▶ Assigned task: Could you restate the entries word for word, without the images?

--- --- ---

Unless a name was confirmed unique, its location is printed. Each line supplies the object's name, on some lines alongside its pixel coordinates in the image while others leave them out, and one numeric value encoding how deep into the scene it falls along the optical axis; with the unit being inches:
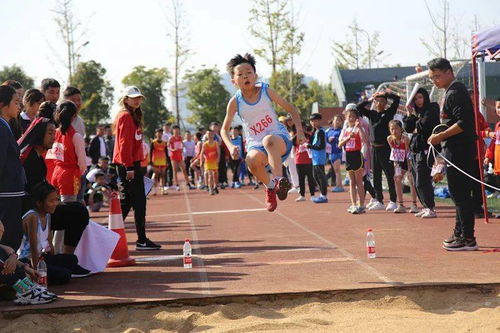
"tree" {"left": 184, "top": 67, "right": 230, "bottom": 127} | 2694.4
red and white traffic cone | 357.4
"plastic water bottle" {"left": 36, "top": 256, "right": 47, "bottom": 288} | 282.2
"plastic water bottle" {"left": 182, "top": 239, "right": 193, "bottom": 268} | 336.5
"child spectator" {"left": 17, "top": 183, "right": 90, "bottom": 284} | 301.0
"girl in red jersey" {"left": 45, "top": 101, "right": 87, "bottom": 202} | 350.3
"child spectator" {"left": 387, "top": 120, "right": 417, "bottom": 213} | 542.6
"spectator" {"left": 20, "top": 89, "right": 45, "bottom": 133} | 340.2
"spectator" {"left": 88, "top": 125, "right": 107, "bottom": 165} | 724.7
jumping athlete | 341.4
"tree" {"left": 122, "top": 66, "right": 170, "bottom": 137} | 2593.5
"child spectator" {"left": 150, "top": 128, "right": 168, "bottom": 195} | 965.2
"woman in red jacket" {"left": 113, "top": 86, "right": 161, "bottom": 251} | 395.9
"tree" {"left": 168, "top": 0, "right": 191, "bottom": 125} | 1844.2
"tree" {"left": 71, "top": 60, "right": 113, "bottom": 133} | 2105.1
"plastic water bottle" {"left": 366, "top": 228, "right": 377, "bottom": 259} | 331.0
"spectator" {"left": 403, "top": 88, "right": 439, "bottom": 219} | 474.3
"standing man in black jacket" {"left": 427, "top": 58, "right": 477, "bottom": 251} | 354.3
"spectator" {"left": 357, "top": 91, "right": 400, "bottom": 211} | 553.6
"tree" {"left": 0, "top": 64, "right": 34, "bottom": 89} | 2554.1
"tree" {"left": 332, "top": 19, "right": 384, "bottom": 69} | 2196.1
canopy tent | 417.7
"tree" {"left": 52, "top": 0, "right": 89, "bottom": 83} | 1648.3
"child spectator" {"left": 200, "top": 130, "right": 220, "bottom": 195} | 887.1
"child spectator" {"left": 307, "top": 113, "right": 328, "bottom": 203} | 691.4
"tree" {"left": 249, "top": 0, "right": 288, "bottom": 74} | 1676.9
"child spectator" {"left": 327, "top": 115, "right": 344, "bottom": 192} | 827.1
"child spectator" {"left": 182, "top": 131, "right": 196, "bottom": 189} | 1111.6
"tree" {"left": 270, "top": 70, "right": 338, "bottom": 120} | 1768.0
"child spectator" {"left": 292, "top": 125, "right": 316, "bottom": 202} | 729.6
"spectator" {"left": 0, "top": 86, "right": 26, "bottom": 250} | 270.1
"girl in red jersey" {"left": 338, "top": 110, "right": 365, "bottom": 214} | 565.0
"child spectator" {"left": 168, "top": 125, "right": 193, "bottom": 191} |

--- --- ---

▶ Exercise result:
Unless a name was confirmed unique, its location is printed. Each line supplies the object's name, on some lines alongside its pixel coordinates in the image while others leave them out, and one numeric value encoding how deep into the scene it falls along the optical axis; with the unit being inches:
"tree" {"left": 184, "top": 67, "right": 230, "bottom": 127} | 2694.4
red and white traffic cone | 357.4
"plastic water bottle" {"left": 36, "top": 256, "right": 47, "bottom": 288} | 282.2
"plastic water bottle" {"left": 182, "top": 239, "right": 193, "bottom": 268} | 336.5
"child spectator" {"left": 17, "top": 183, "right": 90, "bottom": 284} | 301.0
"girl in red jersey" {"left": 45, "top": 101, "right": 87, "bottom": 202} | 350.3
"child spectator" {"left": 387, "top": 120, "right": 417, "bottom": 213} | 542.6
"spectator" {"left": 20, "top": 89, "right": 45, "bottom": 133} | 340.2
"spectator" {"left": 88, "top": 125, "right": 107, "bottom": 165} | 724.7
jumping athlete | 341.4
"tree" {"left": 122, "top": 66, "right": 170, "bottom": 137} | 2593.5
"child spectator" {"left": 150, "top": 128, "right": 168, "bottom": 195} | 965.2
"woman in red jacket" {"left": 113, "top": 86, "right": 161, "bottom": 251} | 395.9
"tree" {"left": 168, "top": 0, "right": 191, "bottom": 125} | 1844.2
"tree" {"left": 71, "top": 60, "right": 113, "bottom": 133} | 2105.1
"plastic water bottle" {"left": 366, "top": 228, "right": 377, "bottom": 259} | 331.0
"spectator" {"left": 403, "top": 88, "right": 439, "bottom": 219} | 474.3
"standing man in black jacket" {"left": 427, "top": 58, "right": 477, "bottom": 251} | 354.3
"spectator" {"left": 357, "top": 91, "right": 400, "bottom": 211} | 553.6
"tree" {"left": 0, "top": 64, "right": 34, "bottom": 89} | 2554.1
"tree" {"left": 332, "top": 19, "right": 384, "bottom": 69} | 2196.1
canopy tent | 417.7
"tree" {"left": 52, "top": 0, "right": 89, "bottom": 83} | 1648.3
"child spectator" {"left": 200, "top": 130, "right": 220, "bottom": 195} | 887.1
"child spectator" {"left": 307, "top": 113, "right": 328, "bottom": 203} | 691.4
"tree" {"left": 249, "top": 0, "right": 288, "bottom": 74} | 1676.9
"child spectator" {"left": 327, "top": 115, "right": 344, "bottom": 192} | 827.1
"child spectator" {"left": 182, "top": 131, "right": 196, "bottom": 189} | 1111.6
"tree" {"left": 270, "top": 70, "right": 338, "bottom": 120} | 1768.0
"child spectator" {"left": 292, "top": 125, "right": 316, "bottom": 202} | 729.6
"spectator" {"left": 0, "top": 86, "right": 26, "bottom": 250} | 270.1
"girl in red jersey" {"left": 338, "top": 110, "right": 365, "bottom": 214} | 565.0
"child spectator" {"left": 168, "top": 125, "right": 193, "bottom": 191} |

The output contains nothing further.